Le narrateur revient à la maison de Chêne-Bleu située dans le Loir-et-Cher.
Ici coule une rivière qu'il regarde par la fenêtre de la chambre du premier étage. En même temps qu'il contemple la statue de bois à qui il se confie, posée sur son chevet.
Lui revient aussi en mémoire " L'Aurore ", une sculpture de Camille Claudel, portrait enfantin qui le projette dans le passé, face à sa propre enfance, à sa recherche de l'amour maternel.
Le buste de la fillette immortalise l'enfance perdue, l'insouciance, la douceur et la sérénité que l'on égare au fil des années.

C'est aussi dans cette maison que se sont écoulés des jours heureux en compagnie d'Irmina et Anselm, des émigrés qui l'ont recueilli. Elle est Polonaise, il est Allemand. Tous deux ouvriers agricoles, qui plus est, des gens bons comme du bon pain.
L'enfant est en phase avec la nature, la rivière, les poissons, les fleurs et les nuages que l'auteur décrit merveilleusement bien.
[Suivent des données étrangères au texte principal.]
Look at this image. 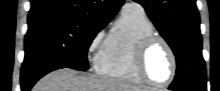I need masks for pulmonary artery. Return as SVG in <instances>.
Returning <instances> with one entry per match:
<instances>
[{"instance_id":"e3ab8cb5","label":"pulmonary artery","mask_w":220,"mask_h":91,"mask_svg":"<svg viewBox=\"0 0 220 91\" xmlns=\"http://www.w3.org/2000/svg\"><path fill=\"white\" fill-rule=\"evenodd\" d=\"M131 10L142 11V8L141 6L135 3L128 4L127 6L124 7V11H131Z\"/></svg>"}]
</instances>
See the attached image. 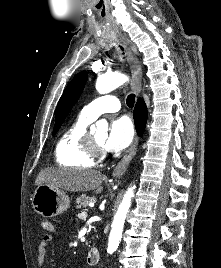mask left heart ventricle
<instances>
[{
  "mask_svg": "<svg viewBox=\"0 0 221 268\" xmlns=\"http://www.w3.org/2000/svg\"><path fill=\"white\" fill-rule=\"evenodd\" d=\"M93 139L95 140V142L97 144H99L100 146H103L104 141H105V135L101 134V133H97V134H92Z\"/></svg>",
  "mask_w": 221,
  "mask_h": 268,
  "instance_id": "obj_1",
  "label": "left heart ventricle"
}]
</instances>
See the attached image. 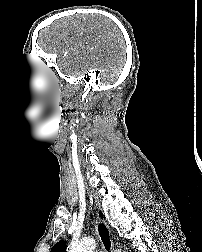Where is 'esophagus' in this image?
<instances>
[{"instance_id": "1", "label": "esophagus", "mask_w": 202, "mask_h": 252, "mask_svg": "<svg viewBox=\"0 0 202 252\" xmlns=\"http://www.w3.org/2000/svg\"><path fill=\"white\" fill-rule=\"evenodd\" d=\"M96 231L101 241L103 252H114L110 229L104 221L98 218H96Z\"/></svg>"}]
</instances>
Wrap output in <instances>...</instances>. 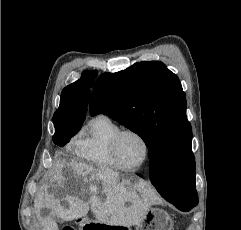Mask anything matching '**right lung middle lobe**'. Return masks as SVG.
<instances>
[{
    "mask_svg": "<svg viewBox=\"0 0 241 230\" xmlns=\"http://www.w3.org/2000/svg\"><path fill=\"white\" fill-rule=\"evenodd\" d=\"M54 125L55 134L53 136V142L61 147L68 143L70 138L77 134L82 126L69 122L54 123Z\"/></svg>",
    "mask_w": 241,
    "mask_h": 230,
    "instance_id": "1",
    "label": "right lung middle lobe"
}]
</instances>
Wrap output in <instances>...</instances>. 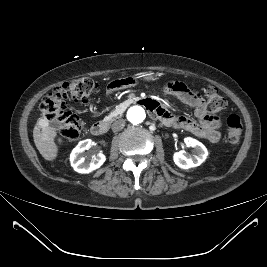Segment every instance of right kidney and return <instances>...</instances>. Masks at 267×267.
I'll list each match as a JSON object with an SVG mask.
<instances>
[{
    "label": "right kidney",
    "instance_id": "right-kidney-1",
    "mask_svg": "<svg viewBox=\"0 0 267 267\" xmlns=\"http://www.w3.org/2000/svg\"><path fill=\"white\" fill-rule=\"evenodd\" d=\"M92 146V140L86 139L80 141L78 145L72 150L70 154L71 166L78 173H90L98 169L106 160V157L102 153H98L92 157L90 161H85L83 152L90 149Z\"/></svg>",
    "mask_w": 267,
    "mask_h": 267
}]
</instances>
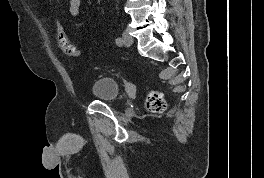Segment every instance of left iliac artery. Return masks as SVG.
<instances>
[{
	"label": "left iliac artery",
	"mask_w": 264,
	"mask_h": 178,
	"mask_svg": "<svg viewBox=\"0 0 264 178\" xmlns=\"http://www.w3.org/2000/svg\"><path fill=\"white\" fill-rule=\"evenodd\" d=\"M115 42L118 46H121L123 44V40L121 37L116 38Z\"/></svg>",
	"instance_id": "obj_1"
}]
</instances>
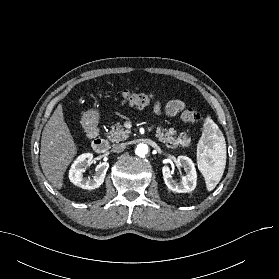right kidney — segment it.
Listing matches in <instances>:
<instances>
[{"label": "right kidney", "instance_id": "ca27d5eb", "mask_svg": "<svg viewBox=\"0 0 279 279\" xmlns=\"http://www.w3.org/2000/svg\"><path fill=\"white\" fill-rule=\"evenodd\" d=\"M92 160L93 154L84 153L78 156L74 161L69 171V179L74 185L82 189L93 190L99 188L103 184L106 172L109 168L108 162H102L96 166V173L93 178H86L83 176L86 166L91 164Z\"/></svg>", "mask_w": 279, "mask_h": 279}]
</instances>
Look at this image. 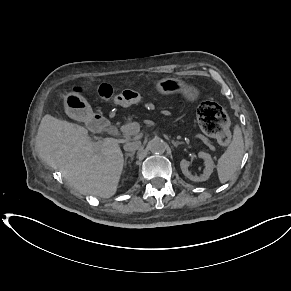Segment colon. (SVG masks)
<instances>
[{"mask_svg":"<svg viewBox=\"0 0 291 291\" xmlns=\"http://www.w3.org/2000/svg\"><path fill=\"white\" fill-rule=\"evenodd\" d=\"M73 91L82 93L85 89L83 86L77 85ZM98 94L105 100H113L120 104H135L140 101L139 96L130 90L115 95L113 87L108 83H102L98 87ZM197 119L204 133L216 138L222 145L229 144L231 140L230 120L223 107L214 101H204L197 109Z\"/></svg>","mask_w":291,"mask_h":291,"instance_id":"obj_1","label":"colon"}]
</instances>
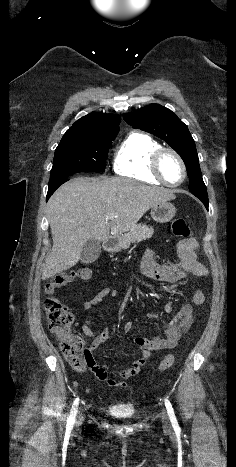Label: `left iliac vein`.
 <instances>
[{"label": "left iliac vein", "mask_w": 236, "mask_h": 467, "mask_svg": "<svg viewBox=\"0 0 236 467\" xmlns=\"http://www.w3.org/2000/svg\"><path fill=\"white\" fill-rule=\"evenodd\" d=\"M162 421H163L165 426H167V427L170 426L169 417H168V414H167V412L165 410L162 411Z\"/></svg>", "instance_id": "1"}]
</instances>
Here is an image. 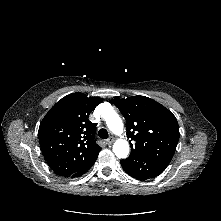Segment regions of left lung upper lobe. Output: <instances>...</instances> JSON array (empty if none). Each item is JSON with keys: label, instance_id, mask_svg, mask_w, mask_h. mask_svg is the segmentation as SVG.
Returning <instances> with one entry per match:
<instances>
[{"label": "left lung upper lobe", "instance_id": "left-lung-upper-lobe-1", "mask_svg": "<svg viewBox=\"0 0 221 221\" xmlns=\"http://www.w3.org/2000/svg\"><path fill=\"white\" fill-rule=\"evenodd\" d=\"M112 101L126 119L131 146L128 158L169 164L179 140V126L172 112L145 96Z\"/></svg>", "mask_w": 221, "mask_h": 221}]
</instances>
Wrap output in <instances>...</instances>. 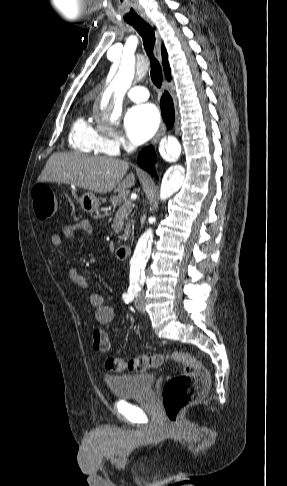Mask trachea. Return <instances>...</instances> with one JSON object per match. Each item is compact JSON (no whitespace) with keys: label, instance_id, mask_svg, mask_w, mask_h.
I'll return each mask as SVG.
<instances>
[{"label":"trachea","instance_id":"trachea-1","mask_svg":"<svg viewBox=\"0 0 287 486\" xmlns=\"http://www.w3.org/2000/svg\"><path fill=\"white\" fill-rule=\"evenodd\" d=\"M132 25L143 38L144 48L150 58V74L152 82L160 88L163 81L162 69L158 60L153 55L155 33L153 28L142 18L128 22Z\"/></svg>","mask_w":287,"mask_h":486}]
</instances>
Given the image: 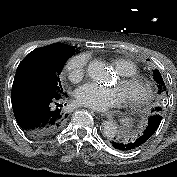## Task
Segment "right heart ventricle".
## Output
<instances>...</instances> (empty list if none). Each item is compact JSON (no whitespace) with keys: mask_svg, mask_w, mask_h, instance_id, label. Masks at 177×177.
Instances as JSON below:
<instances>
[{"mask_svg":"<svg viewBox=\"0 0 177 177\" xmlns=\"http://www.w3.org/2000/svg\"><path fill=\"white\" fill-rule=\"evenodd\" d=\"M120 76H133L138 74L137 65L128 59H116L112 63Z\"/></svg>","mask_w":177,"mask_h":177,"instance_id":"right-heart-ventricle-1","label":"right heart ventricle"}]
</instances>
" Des nuages courent dans le ciel assombri soudainement, ils élargissent l'immensité. Des yeux, je suis leur architecture élusive, leurs mouvements. Je m'y perds. Ils s'ajoutent les uns aux autres, se recomposent, se détachent. J'aime leur enchevêtrement, l'aléatoire qui les guide, ce hasard qui les assemble, les sépare, les réunit à nouveau. Comment résister aux formes d'une séduction facile, nées d'un tumulte accidentel ? " ( Citation )

" C'est ainsi que j'entrai en contact direct avec la nature, habité par un sentiment d'être primitif, persuadé que l'absence de parents était une chose positive. Et j'ai grandi avec le sentiment d'être mon propre enfant. Sans me poser de questions, j'ai habité la vie, vêtu de cette solitude que j'ai tout de suite adoptée. Plus tard, j'apprendrai qu'il n'y a de solitude que dans l'attente. " ( Citation )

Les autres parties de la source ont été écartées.